Tuesday, August 3, 2010
The Cry Heard Around The World
I’ve finally completed my Chemistry class only to find out that I got a D in the class. Trust me when I tell you I cried like a new born baby when I found out that I had a D. I worked so hard in that class that it felt like I was giving it my call and I deserved at least a C. But honestly I could not remember and regurgitate all the things I learned when it came time for the test. There were times when I would literally have brain freeze. Most of my summer was spent at work, class, and studying. I haven’t attended a chemistry class since 1991, I don’t know what the hell made me think I could take an accelerated chemistry class and pass! I guess I was overconfident, but I really thought I could do it.
Tests were every Tuesday and we covered 2-3 chapters a day. So the test could easily cover 8 chapters and went on for 6 weeks. My problem was I never had time to really let the stuff sink in my brain. The class was Mon-Thurs, 6:00pm-9:20pm and because the class was only 6 weeks the teacher could not spend a great deal of time finely explaining every concept. I tried I really did. But a D was all I could muster.
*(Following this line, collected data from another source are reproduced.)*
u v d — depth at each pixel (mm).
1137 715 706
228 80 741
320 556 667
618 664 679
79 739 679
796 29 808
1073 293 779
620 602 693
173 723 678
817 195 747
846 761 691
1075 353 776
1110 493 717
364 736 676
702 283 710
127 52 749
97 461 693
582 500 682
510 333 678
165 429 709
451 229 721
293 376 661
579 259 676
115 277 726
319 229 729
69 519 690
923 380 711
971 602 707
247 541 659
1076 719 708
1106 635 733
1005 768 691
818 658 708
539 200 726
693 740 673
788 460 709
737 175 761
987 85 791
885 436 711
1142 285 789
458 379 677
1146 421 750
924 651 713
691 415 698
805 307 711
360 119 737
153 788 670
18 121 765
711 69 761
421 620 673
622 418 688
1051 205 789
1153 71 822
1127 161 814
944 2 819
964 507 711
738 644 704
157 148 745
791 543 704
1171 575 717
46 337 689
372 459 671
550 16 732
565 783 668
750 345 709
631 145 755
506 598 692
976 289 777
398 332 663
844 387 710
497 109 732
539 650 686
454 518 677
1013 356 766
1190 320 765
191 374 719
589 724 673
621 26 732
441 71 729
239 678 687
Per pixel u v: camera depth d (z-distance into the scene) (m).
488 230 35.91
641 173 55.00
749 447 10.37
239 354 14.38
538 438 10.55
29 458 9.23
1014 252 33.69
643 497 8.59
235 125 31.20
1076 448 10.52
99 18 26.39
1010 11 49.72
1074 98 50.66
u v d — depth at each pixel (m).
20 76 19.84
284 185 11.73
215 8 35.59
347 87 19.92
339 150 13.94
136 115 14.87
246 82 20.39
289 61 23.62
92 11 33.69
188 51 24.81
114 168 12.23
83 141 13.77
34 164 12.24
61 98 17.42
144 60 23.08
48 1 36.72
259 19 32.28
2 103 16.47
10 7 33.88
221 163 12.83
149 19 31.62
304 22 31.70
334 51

I cried and even thought about reconsidering going back to school, heck I do have a master’s degree in Human Resources! I called myself dumb, stupid, comprehension smart and conceptually illiterate! Yes I beat myself up.
Then it happened………..God intervened. I went to do some job shadowing at a water treatment facility and was introduced “by chance” to the environmental compliance manager was introduced to me. We chatted pretty easily and I told him I was interested in becoming a civil engineer with an emphasis in environmental sciences. His face lit up and he told me he just finished up his master’s degree with that exact degree. Then I told him about the D situation and how I was starting to question if that was the path for me. He said, “Don’t sweat it……the classes are very hard, and I was no straight A student myself.” He admitted that he really struggled with it because he had no experience with science but he got through it and eventually began to understand it. And as a matter of fact he would be teaching chemistry at one of the junior colleges next year.
He made me feel…normal. I did not feel so stupid anymore, not all scientists were geniuses! With a little patience, studying and non accelerated pace I had a chance at success. So needless to say I will be back in chemistry this fall.